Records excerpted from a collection
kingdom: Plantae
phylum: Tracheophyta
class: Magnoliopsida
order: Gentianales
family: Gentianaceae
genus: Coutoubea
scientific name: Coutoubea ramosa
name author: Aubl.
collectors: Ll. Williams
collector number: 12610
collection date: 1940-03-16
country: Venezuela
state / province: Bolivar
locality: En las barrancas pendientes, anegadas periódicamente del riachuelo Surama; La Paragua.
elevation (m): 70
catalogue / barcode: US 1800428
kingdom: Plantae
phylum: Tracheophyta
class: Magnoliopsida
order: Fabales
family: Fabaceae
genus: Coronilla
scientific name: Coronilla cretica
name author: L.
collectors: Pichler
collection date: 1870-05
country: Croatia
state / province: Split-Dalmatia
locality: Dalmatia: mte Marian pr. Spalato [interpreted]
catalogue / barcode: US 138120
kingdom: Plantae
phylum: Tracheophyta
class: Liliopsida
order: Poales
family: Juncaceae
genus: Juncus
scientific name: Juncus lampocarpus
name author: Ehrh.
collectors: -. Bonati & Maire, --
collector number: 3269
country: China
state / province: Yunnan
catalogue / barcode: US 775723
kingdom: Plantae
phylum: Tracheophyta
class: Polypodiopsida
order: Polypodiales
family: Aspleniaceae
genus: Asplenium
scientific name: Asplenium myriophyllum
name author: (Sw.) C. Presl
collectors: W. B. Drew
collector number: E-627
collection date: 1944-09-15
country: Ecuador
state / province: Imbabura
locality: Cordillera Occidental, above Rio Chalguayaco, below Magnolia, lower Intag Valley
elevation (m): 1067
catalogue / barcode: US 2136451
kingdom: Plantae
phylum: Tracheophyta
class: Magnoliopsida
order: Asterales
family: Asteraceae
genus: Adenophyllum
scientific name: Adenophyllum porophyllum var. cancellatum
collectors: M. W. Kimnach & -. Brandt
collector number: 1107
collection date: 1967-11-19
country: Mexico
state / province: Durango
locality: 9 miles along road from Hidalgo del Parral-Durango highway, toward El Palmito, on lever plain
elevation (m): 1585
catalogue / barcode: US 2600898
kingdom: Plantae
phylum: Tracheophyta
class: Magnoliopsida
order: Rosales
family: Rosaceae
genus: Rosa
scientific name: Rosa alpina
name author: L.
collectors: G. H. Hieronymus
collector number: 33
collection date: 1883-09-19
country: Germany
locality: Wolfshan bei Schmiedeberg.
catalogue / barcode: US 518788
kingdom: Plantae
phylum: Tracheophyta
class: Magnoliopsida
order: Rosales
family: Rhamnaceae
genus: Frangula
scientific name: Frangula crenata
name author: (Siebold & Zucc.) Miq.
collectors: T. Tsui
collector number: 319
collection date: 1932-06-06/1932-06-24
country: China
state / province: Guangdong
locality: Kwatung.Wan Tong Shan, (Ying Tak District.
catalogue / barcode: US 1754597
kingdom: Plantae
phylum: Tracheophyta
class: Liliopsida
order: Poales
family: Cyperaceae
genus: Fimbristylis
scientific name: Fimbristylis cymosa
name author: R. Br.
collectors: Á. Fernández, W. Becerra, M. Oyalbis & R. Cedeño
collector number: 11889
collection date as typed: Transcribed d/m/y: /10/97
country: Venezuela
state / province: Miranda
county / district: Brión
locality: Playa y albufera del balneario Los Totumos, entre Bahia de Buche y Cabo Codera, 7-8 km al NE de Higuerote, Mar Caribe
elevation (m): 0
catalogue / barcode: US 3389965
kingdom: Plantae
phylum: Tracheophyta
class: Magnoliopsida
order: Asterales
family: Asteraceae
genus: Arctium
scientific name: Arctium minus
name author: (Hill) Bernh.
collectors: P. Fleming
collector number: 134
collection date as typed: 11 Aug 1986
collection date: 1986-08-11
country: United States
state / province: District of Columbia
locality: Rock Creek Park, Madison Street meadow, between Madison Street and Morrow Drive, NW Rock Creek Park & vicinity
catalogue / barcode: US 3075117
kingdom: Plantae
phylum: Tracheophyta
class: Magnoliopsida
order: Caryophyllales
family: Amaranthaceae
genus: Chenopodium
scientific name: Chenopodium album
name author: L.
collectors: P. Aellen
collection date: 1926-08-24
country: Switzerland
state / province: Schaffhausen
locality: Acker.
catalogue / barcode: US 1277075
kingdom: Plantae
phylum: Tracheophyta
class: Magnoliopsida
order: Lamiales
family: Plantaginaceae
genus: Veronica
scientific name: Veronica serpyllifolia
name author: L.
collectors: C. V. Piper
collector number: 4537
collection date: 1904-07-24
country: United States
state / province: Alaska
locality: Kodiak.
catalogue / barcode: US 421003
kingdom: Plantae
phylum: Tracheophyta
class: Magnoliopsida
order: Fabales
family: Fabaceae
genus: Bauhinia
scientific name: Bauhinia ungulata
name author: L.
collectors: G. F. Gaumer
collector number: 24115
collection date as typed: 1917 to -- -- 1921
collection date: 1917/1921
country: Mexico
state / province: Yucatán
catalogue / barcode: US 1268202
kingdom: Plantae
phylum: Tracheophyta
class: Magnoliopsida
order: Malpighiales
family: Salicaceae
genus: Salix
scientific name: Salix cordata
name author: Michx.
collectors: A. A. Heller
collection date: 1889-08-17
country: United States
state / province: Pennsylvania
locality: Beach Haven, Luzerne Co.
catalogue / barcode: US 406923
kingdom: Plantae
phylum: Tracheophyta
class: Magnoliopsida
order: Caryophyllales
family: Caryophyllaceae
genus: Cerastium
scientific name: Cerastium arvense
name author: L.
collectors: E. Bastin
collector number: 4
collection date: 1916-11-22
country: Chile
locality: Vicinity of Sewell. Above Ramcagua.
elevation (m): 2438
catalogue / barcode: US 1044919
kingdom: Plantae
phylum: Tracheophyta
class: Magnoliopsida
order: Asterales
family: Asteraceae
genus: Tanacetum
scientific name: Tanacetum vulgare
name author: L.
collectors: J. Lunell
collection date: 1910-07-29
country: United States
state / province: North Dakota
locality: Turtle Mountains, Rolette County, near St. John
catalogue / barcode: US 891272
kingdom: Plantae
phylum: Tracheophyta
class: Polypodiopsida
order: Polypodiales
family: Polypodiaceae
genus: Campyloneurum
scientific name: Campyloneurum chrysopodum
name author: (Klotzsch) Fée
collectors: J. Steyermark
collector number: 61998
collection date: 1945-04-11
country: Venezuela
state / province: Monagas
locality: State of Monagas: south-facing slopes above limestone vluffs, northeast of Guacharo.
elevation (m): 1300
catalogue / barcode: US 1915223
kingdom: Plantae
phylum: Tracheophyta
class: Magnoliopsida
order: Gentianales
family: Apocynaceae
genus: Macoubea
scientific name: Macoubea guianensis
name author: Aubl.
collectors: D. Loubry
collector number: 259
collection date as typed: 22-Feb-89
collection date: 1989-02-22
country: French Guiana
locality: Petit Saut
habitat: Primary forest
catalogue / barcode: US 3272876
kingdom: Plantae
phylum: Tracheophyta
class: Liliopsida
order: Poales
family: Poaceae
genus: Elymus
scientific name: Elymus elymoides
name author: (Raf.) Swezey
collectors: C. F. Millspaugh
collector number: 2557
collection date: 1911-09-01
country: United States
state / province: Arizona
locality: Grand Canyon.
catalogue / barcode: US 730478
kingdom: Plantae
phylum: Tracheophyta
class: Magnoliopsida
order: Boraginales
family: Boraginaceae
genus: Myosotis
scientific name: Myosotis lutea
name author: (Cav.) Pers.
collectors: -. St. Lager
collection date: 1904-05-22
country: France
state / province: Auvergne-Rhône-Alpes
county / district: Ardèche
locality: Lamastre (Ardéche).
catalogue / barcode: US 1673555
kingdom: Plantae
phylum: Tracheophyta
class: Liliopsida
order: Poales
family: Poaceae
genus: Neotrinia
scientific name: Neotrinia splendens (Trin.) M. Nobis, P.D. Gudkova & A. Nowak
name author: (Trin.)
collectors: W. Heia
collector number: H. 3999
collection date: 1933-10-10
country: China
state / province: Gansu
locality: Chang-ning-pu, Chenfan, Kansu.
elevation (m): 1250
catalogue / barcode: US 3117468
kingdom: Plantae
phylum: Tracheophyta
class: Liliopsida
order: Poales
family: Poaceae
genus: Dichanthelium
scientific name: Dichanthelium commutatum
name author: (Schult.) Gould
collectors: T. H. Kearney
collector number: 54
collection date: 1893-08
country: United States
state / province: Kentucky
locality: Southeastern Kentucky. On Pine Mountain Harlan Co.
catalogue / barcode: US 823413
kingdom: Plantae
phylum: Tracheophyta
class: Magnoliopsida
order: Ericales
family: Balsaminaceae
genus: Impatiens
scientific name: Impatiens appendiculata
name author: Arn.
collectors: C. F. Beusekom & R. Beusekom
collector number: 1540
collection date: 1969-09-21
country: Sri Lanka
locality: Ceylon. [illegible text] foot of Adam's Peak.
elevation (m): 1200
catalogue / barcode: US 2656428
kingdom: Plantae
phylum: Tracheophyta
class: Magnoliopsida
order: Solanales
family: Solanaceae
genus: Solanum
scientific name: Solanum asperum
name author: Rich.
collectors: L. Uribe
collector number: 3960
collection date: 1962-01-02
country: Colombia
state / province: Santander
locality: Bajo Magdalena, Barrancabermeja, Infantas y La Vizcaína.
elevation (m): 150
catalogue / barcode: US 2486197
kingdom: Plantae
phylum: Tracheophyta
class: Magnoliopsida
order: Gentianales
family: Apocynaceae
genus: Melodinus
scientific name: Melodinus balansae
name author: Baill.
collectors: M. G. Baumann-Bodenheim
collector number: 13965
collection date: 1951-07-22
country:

*YOUR INSTRUCTIONS*. Render the items from their first line through the line containing "state / province: Imbabura" as a numbered list, omitting any blank lines.

*TASK ANSWER*.
1. kingdom: Plantae
2. phylum: Tracheophyta
3. class: Magnoliopsida
4. order: Gentianales
5. family: Gentianaceae
6. genus: Coutoubea
7. scientific name: Coutoubea ramosa
8. name author: Aubl.
9. collectors: Ll. Williams
10. collector number: 12610
11. collection date: 1940-03-16
12. country: Venezuela
13. state / province: Bolivar
14. locality: En las barrancas pendientes, anegadas periódicamente del riachuelo Surama; La Paragua.
15. elevation (m): 70
16. catalogue / barcode: US 1800428
17. kingdom: Plantae
18. phylum: Tracheophyta
19. class: Magnoliopsida
20. order: Fabales
21. family: Fabaceae
22. genus: Coronilla
23. scientific name: Coronilla cretica
24. name author: L.
25. collectors: Pichler
26. collection date: 1870-05
27. country: Croatia
28. state / province: Split-Dalmatia
29. locality: Dalmatia: mte Marian pr. Spalato [interpreted]
30. catalogue / barcode: US 138120
31. kingdom: Plantae
32. phylum: Tracheophyta
33. class: Liliopsida
34. order: Poales
35. family: Juncaceae
36. genus: Juncus
37. scientific name: Juncus lampocarpus
38. name author: Ehrh.
39. collectors: -. Bonati & Maire, --
40. collector number: 3269
41. country: China
42. state / province: Yunnan
43. catalogue / barcode: US 775723
44. kingdom: Plantae
45. phylum: Tracheophyta
46. class: Polypodiopsida
47. order: Polypodiales
48. family: Aspleniaceae
49. genus: Asplenium
50. scientific name: Asplenium myriophyllum
51. name author: (Sw.) C. Presl
52. collectors: W. B. Drew
53. collector number: E-627
54. collection date: 1944-09-15
55. country: Ecuador
56. state / province: Imbabura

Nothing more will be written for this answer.